Un procès aux assises de Paris 30 ans plus tard
Aujourd'hui âgé de 65 ans, Eugène Rwamucyo est le huitième Rwandais jugé en France pour sa participation au génocide des Tutsis. Il devra répondre devant la cour d'assises de Paris de ses agissements pendant, mais aussi avant les massacres de 1994. Il encourt la réclusion criminelle à perpétuité.
Originaire d'une famille hutue, Eugène Rwamucyo se serait rapidement rapproché du militantisme anti-tutsi au retour de ses études de médecine en Russie à la fin des années 80, rapporte l'accusation.
Il lui est reproché d'avoir soutenu et relayé les mots d'ordres des autorités nationales incitant la population à s'en prendre à la minorité tutsie dans la presse de propagande hutue, mais également lors d'un discours à l'université de Butare, en présence de Jean Kambada, Premier ministre du gouvernement intérimaire.
Selon des témoins, Eugène Rwamucyo aurait participé à l'exécution de blessés et à l'enfouissement de corps dans une fosse commune "
dans un ultime effort de supprimer les preuves du génocide" rapporte l'AFP.
Son avocat, M
e Philippe Meilhac soutient que son client "
n'était pas l'extrémiste que l'on dépeint. (...) Il ne nie pas l'enfouissement de corps mais il était médecin et il y avait des centaines de cadavres à l'air libre.

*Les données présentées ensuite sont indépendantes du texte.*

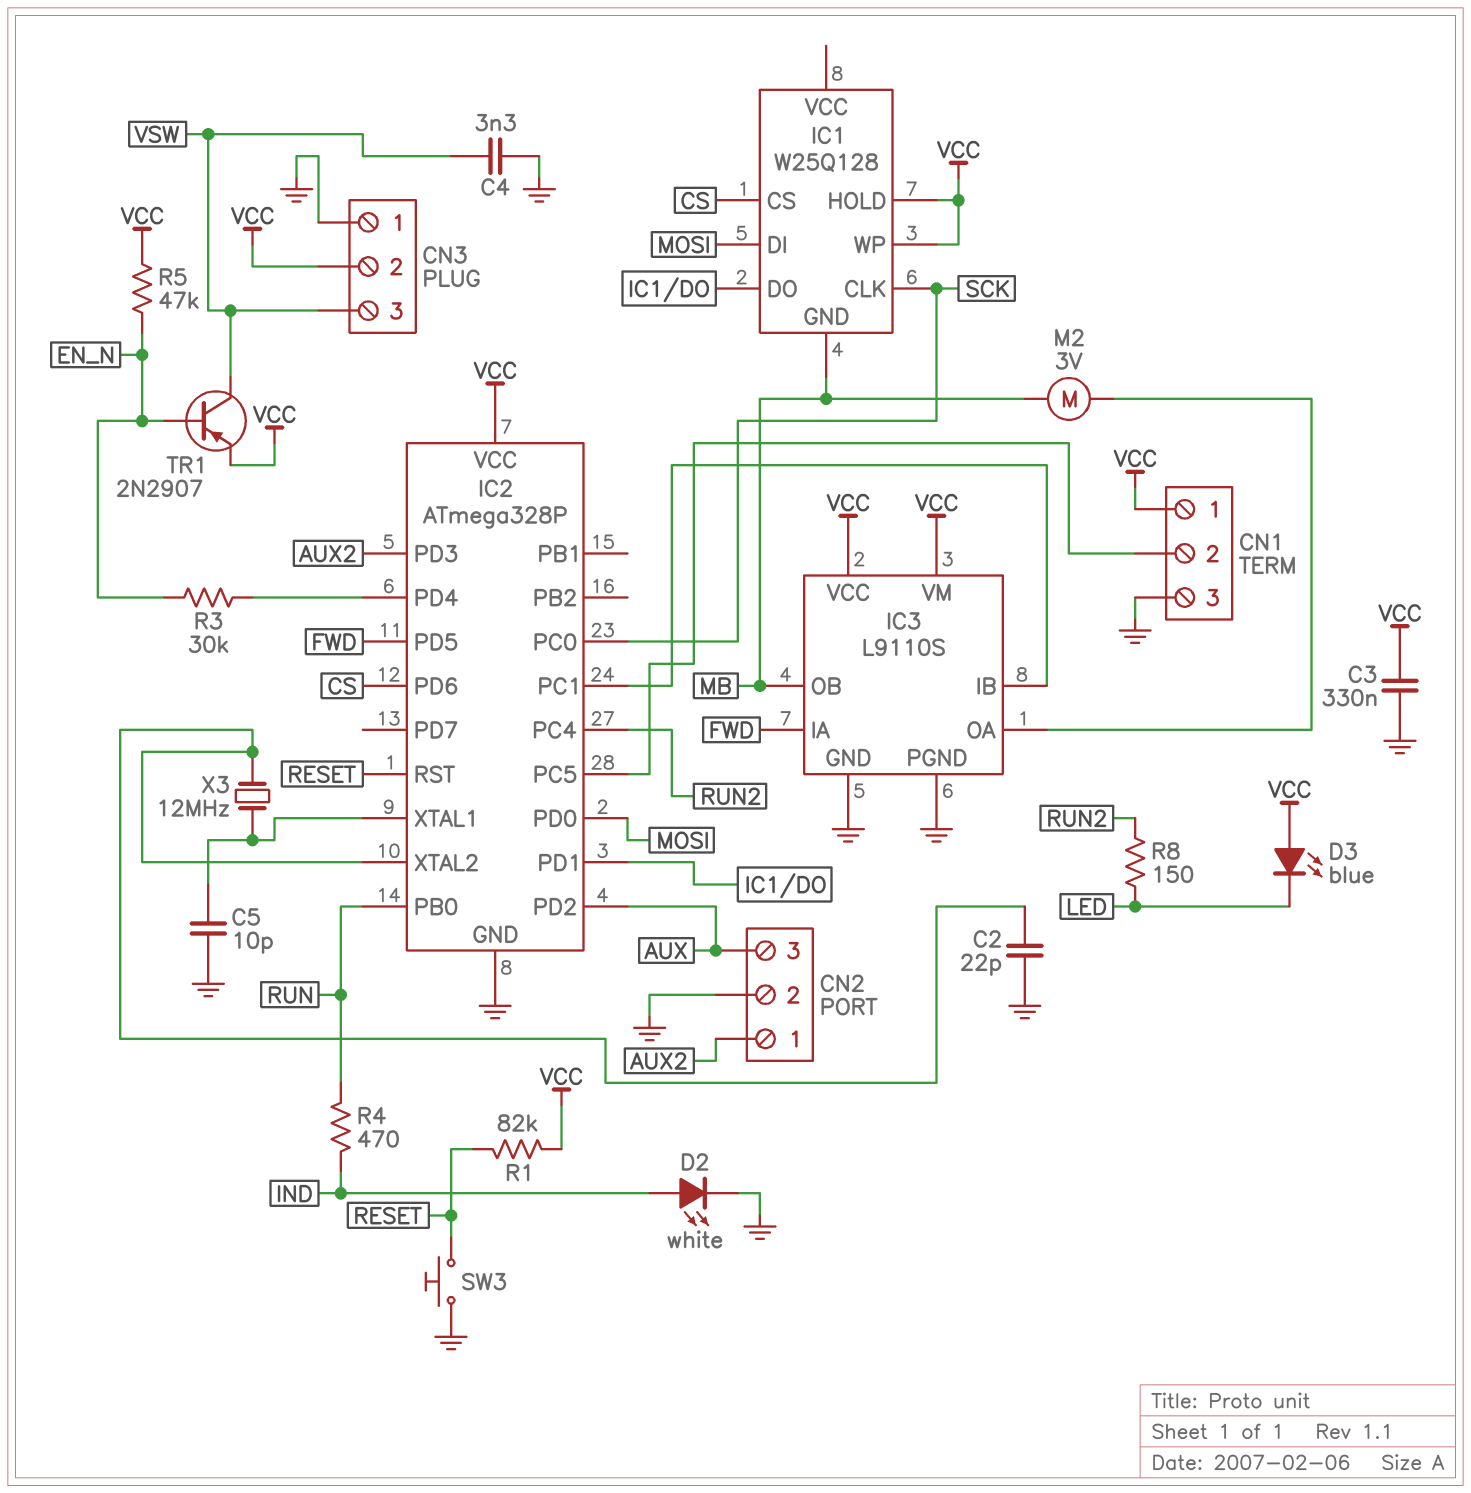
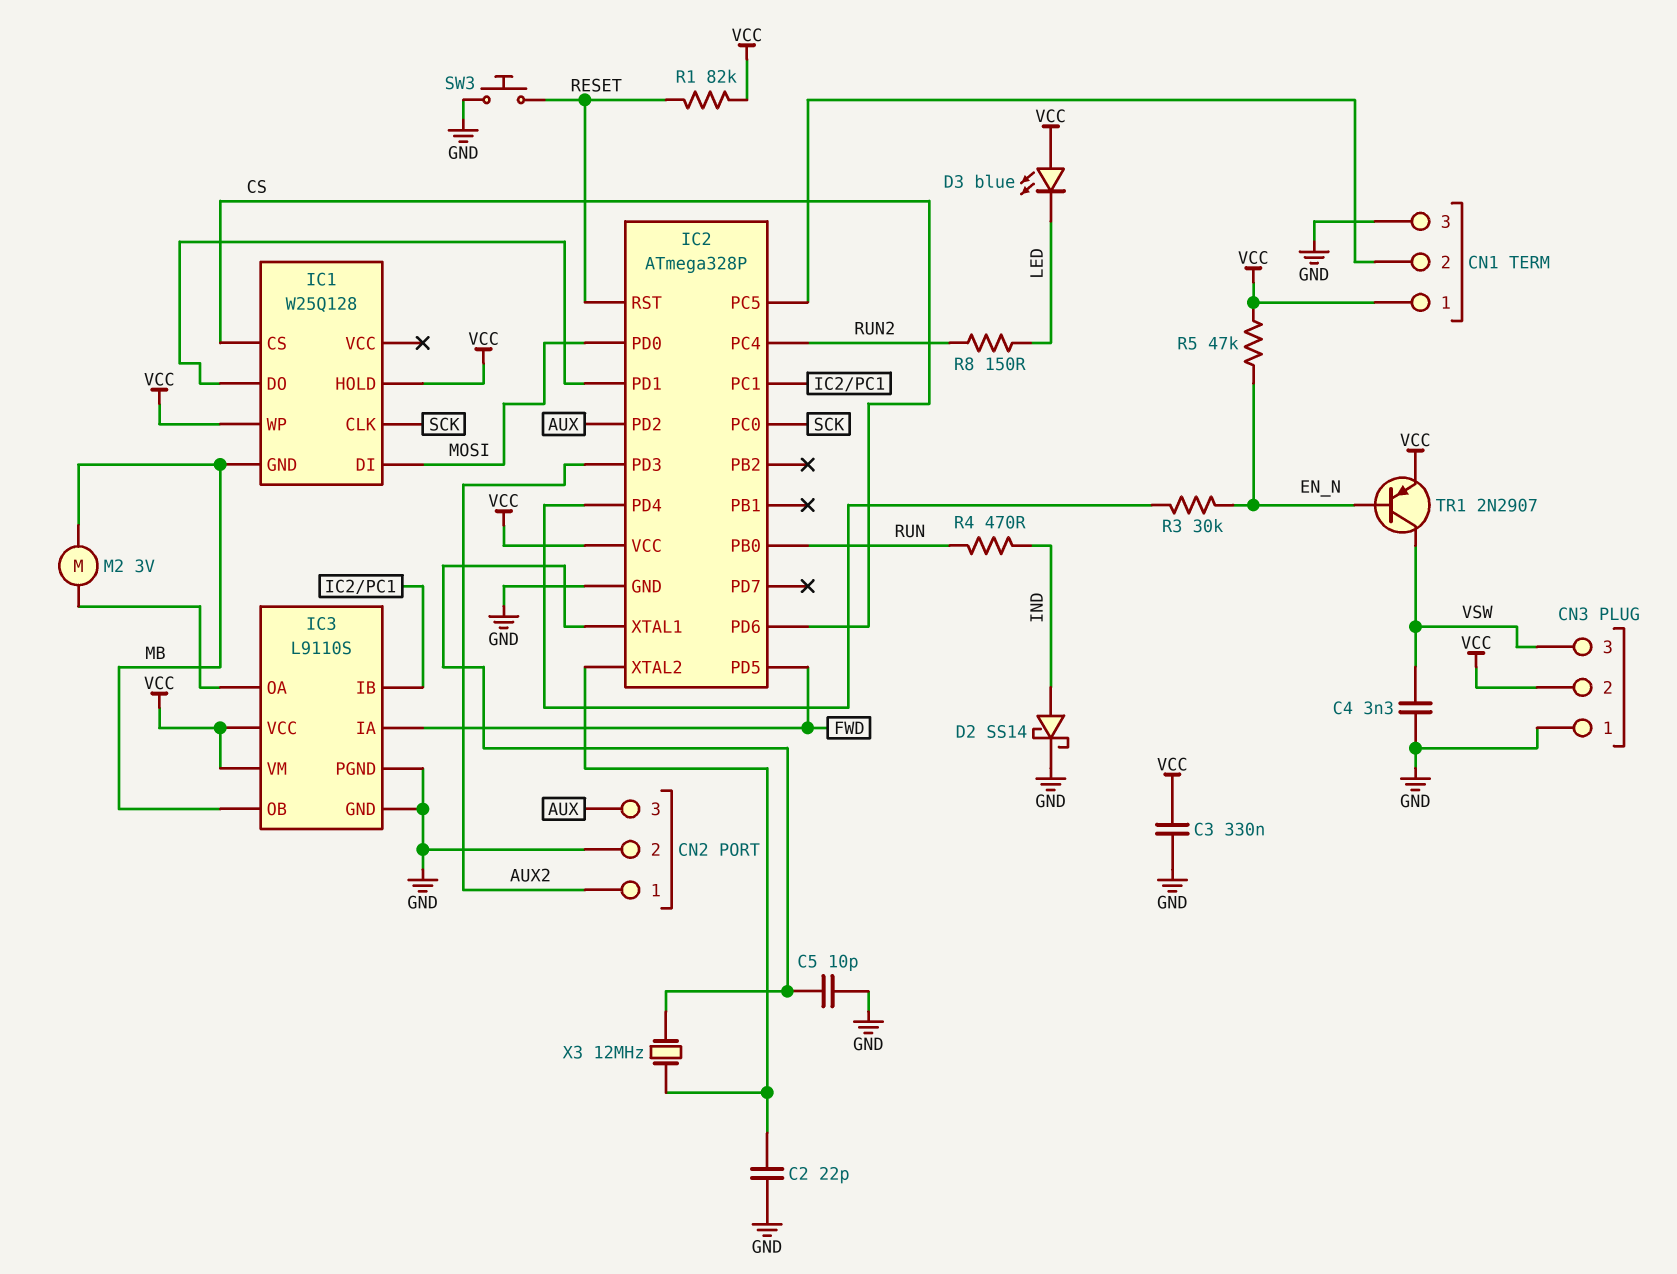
D2: LED white (A IND, K GND) -> schottky SS14 (A IND, K GND)

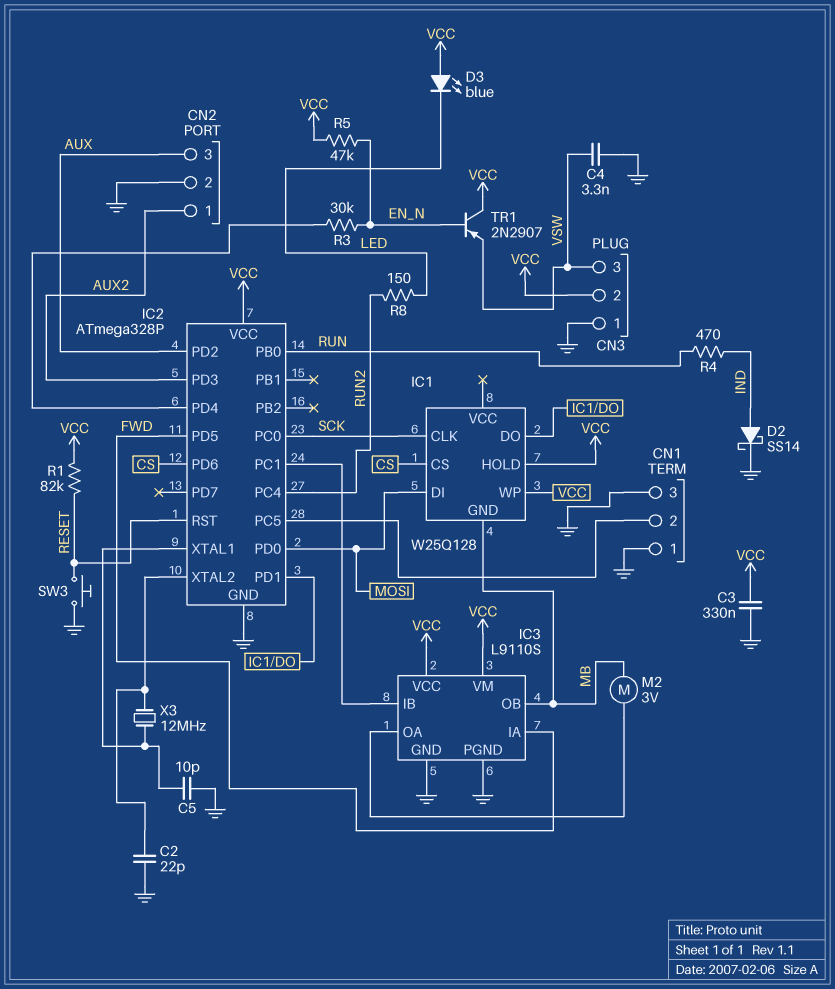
CN1 pin 1: VCC -> GND
TR1: PNP 2N2907 (B EN_N, C VSW, E VCC) -> PNP 2N2907 (B EN_N, C VCC, E VSW)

Il savait comment procéder pour éviter d'ajouter une crise sanitaire à la catastrophe qui se déroulait."
Le 20 décembre 2023, un autre médecin rwandais, Sosthène Munyemana, a été condamné à 24 ans de réclusion criminelle, avec une période de sûreté de huit ans, pour génocide et crimes contre l'humanité. Il a fait appel.